BEGIN Document excerpt

How was the determinant of matrices generalized for matrices bigger than $2 \times 2$?

Question

I read a book a very long time ago where it said something like this:

Given a system of two equations with two unknowns:

$$ ax_1+bx_2=y_1 \\ cx_1+dx_2=y_2 $$

Multiplying the first equation by $d$, the second by b and substracting the first from the second we get:

$$ s:(ad-cb)x_1=dy_1-by_2 $$

Then

1) $ad-cb=0 \wedge dy_1-by_2=0 \iff s \text{ has infinite solutions.}$

2) $ad-cb=0 \wedge dy_1-by_2\neq0 \iff s \text{ has no solutions.}$

3) $ad-cb\neq0 \iff s \text{ has a unique solution.}$

And $ad-cd$ is called the determinant of this system of equations (or matrix).

How was this generalized for bigger systems/matrices?

I don't know the history, but I recall reading at some point that the notion of determinants is older than that of matrices -- so it may have been first determined for solving systems of equations like those you provide. However, nowadays, we could just define it as a generalized volume of a parallelotope. — , May 25 '15 at 01:18
@David I may have not made myself clear, I understand how it is defined and how to calculate it. What I want to know is why does the determinant of a bigger matrix have the same properties as a 2 by 2 matrix, when it doesn't show a relation like, for example, the 2 by 2 determinant has with the number of solutions to a system of equations. — YoTengoUnLCD, May 25 '15 at 01:20
@YoTengoUnLCD But determinants of larger matrices do tell you how many solutions there are to a system of linear equations. Just as with the $2\times 2$ case, $\det(A)=0 \implies$ infinite or no solutions and $\det(A) \ne 0 \implies$ a unique solution. — , May 25 '15 at 01:22
@Bye_World Yes, I understand that. I want to know why that happens, how was the determinant generalized for bigger matrices so it would have all the properties the 2 by 2 version has. — YoTengoUnLCD, May 25 '15 at 01:24
@Bye_World That very one, $|A|=0 \implies$ unique solution, for example. — YoTengoUnLCD, May 25 '15 at 01:29
Would a geometric answer suffice or are you looking for an algebraic answer? — , May 25 '15 at 01:30
Any of those would work, I just want to understand the "inside of the hood" kind of reasoning. Thanks! — YoTengoUnLCD, May 25 '15 at 01:33
There's this: http://www-history.mcs.st-and.ac.uk/HistTopics/Matrices_and_determinants.html — pjs36, May 25 '15 at 01:45
If you solve a generic 3 by 3 or 4 by 4 linear system by hand, the formula for the determinant when $ n $ is $3$ or $4$ will pop out. At that point, you can see the pattern and guess a formula that holds for any $ n $. — littleO, May 25 '15 at 02:07

score 6 · Answer 1 · 2015-05-25T06:44:53.627

Let's define the determinant a little differently than you may have seen before. Let's define it for linear functions $f$ as: $$f(e_1) \wedge \cdots \wedge f(e_n) = \det(f)(e_1 \wedge \cdots \wedge e_n)$$

where $e_i$ is the $i^{th}$ standard basis vector of $\Bbb R^n$.

END Document excerpt
BEGIN Entries supplied

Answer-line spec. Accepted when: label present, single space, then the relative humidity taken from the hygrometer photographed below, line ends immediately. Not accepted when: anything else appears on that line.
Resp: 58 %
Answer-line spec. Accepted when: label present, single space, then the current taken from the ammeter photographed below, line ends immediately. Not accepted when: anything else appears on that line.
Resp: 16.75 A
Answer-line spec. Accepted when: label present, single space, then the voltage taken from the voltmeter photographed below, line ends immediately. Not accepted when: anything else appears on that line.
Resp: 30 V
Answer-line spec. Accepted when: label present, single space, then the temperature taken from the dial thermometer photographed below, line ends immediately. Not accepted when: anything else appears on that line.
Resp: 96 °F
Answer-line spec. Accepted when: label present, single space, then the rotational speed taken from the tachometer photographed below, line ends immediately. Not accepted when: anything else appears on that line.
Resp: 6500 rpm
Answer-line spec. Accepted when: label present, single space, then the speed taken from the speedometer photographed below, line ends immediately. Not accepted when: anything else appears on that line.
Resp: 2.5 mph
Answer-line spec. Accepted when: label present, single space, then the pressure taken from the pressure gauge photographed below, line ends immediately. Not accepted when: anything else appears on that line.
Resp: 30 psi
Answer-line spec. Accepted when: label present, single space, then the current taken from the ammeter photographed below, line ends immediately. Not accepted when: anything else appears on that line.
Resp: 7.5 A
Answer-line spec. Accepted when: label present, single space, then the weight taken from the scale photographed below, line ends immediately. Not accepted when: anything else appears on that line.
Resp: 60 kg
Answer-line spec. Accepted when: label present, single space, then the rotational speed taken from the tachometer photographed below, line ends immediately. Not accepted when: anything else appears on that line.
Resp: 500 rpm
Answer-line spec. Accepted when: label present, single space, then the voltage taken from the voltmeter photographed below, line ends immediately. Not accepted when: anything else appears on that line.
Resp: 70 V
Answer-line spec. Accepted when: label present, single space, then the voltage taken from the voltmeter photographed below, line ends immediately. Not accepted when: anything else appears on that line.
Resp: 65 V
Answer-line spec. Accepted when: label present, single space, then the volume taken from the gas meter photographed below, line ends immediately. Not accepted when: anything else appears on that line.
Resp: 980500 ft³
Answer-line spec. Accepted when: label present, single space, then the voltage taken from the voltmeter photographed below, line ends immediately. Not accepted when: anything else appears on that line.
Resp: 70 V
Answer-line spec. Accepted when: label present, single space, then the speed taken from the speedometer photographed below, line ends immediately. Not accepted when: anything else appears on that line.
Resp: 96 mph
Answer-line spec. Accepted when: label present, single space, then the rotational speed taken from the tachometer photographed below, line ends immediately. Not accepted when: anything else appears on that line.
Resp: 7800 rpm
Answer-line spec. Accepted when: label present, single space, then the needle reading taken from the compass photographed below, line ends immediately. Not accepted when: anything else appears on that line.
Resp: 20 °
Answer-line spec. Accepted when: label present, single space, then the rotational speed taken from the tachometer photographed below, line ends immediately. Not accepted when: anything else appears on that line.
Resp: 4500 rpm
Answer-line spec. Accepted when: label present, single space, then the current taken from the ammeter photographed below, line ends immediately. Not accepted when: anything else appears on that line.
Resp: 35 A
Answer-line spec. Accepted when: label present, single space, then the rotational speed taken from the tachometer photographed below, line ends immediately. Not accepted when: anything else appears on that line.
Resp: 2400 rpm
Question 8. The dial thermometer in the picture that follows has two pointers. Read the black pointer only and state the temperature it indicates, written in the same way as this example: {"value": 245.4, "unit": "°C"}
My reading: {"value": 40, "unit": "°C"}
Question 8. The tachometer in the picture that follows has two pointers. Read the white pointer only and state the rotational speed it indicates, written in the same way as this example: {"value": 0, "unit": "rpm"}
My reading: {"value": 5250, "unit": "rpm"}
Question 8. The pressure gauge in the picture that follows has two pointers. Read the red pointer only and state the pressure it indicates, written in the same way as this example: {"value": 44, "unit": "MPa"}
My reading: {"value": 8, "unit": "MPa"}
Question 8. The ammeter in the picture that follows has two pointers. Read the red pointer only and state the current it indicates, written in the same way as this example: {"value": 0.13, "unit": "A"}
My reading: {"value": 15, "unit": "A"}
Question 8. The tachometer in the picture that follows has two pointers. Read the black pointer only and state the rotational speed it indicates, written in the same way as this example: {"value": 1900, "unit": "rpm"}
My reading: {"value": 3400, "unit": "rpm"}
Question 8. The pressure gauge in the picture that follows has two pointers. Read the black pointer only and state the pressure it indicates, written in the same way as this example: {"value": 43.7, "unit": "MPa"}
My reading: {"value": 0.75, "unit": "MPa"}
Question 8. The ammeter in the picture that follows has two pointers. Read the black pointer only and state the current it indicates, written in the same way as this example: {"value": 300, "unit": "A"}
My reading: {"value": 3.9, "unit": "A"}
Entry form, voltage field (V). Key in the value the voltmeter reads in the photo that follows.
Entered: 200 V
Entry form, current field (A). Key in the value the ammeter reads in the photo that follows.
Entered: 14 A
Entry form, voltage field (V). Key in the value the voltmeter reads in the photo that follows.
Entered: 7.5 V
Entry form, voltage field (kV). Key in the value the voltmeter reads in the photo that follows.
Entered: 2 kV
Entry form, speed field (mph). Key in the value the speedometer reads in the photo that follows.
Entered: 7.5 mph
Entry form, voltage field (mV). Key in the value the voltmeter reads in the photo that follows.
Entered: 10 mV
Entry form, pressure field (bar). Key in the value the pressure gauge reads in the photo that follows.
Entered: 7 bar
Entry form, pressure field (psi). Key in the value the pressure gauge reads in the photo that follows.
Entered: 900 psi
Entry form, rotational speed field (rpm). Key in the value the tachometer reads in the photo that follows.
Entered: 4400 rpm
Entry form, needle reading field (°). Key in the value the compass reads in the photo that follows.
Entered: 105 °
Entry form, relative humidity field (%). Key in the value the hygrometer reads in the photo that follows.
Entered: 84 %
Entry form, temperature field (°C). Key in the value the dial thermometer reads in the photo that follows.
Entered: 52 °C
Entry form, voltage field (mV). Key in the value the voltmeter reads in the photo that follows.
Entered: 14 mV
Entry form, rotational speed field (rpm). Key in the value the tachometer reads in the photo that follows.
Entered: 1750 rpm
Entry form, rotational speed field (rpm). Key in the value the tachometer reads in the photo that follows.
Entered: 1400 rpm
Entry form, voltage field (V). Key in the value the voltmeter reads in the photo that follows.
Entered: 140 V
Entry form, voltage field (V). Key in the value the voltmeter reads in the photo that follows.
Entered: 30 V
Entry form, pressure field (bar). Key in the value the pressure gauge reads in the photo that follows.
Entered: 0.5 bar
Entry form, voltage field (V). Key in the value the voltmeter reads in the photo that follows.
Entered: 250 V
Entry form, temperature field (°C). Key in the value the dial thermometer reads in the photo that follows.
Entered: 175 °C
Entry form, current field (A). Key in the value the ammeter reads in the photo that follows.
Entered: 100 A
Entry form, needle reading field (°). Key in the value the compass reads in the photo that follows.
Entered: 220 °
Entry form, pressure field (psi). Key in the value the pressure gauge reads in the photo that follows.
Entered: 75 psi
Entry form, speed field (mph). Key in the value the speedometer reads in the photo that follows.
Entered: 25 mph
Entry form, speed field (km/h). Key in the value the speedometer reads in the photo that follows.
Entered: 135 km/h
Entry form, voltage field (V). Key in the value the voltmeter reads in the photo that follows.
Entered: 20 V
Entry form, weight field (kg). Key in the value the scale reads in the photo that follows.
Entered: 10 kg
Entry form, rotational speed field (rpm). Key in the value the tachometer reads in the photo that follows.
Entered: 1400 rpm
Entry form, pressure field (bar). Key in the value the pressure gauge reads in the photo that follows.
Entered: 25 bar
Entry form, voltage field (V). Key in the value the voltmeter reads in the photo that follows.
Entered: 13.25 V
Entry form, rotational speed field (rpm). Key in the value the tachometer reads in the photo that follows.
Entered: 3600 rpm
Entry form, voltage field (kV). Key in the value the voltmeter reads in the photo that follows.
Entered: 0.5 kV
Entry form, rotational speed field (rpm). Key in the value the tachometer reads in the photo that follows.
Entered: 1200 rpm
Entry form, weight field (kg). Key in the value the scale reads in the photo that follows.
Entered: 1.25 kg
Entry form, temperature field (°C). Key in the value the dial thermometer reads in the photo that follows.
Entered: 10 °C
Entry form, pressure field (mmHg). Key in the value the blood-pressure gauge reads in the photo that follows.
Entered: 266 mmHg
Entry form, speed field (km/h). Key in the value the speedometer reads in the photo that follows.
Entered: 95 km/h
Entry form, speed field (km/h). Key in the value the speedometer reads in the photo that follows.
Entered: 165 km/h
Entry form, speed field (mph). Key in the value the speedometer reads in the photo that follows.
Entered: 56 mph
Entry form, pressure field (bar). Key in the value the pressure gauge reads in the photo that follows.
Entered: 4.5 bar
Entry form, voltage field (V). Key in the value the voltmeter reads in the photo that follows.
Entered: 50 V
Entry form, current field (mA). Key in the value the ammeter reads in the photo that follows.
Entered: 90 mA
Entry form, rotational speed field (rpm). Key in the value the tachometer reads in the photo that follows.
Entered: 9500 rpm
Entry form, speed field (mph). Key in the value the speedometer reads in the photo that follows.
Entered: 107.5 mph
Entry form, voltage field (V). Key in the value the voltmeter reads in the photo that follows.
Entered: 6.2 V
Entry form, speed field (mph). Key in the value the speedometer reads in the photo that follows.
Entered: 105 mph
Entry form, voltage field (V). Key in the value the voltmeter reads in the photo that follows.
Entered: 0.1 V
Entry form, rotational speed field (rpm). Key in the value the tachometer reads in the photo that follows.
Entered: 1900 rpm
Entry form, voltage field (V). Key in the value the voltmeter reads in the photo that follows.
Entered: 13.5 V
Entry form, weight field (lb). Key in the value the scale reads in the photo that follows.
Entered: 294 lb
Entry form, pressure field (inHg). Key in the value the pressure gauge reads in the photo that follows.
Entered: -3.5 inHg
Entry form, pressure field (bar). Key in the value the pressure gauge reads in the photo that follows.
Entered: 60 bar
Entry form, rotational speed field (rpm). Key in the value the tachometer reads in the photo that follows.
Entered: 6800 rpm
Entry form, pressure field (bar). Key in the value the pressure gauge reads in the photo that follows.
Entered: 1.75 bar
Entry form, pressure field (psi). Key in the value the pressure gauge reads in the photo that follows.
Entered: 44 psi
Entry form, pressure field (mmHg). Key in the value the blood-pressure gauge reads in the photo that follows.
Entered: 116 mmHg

END Entries supplied

• [To-do item] In the determinant thread, list every possible number of solutions for the system s that the numbered conditions name. Please leave the lines out of this entirely.

• [Exercise result]
- Infinite solutions
- No solutions
- A unique solution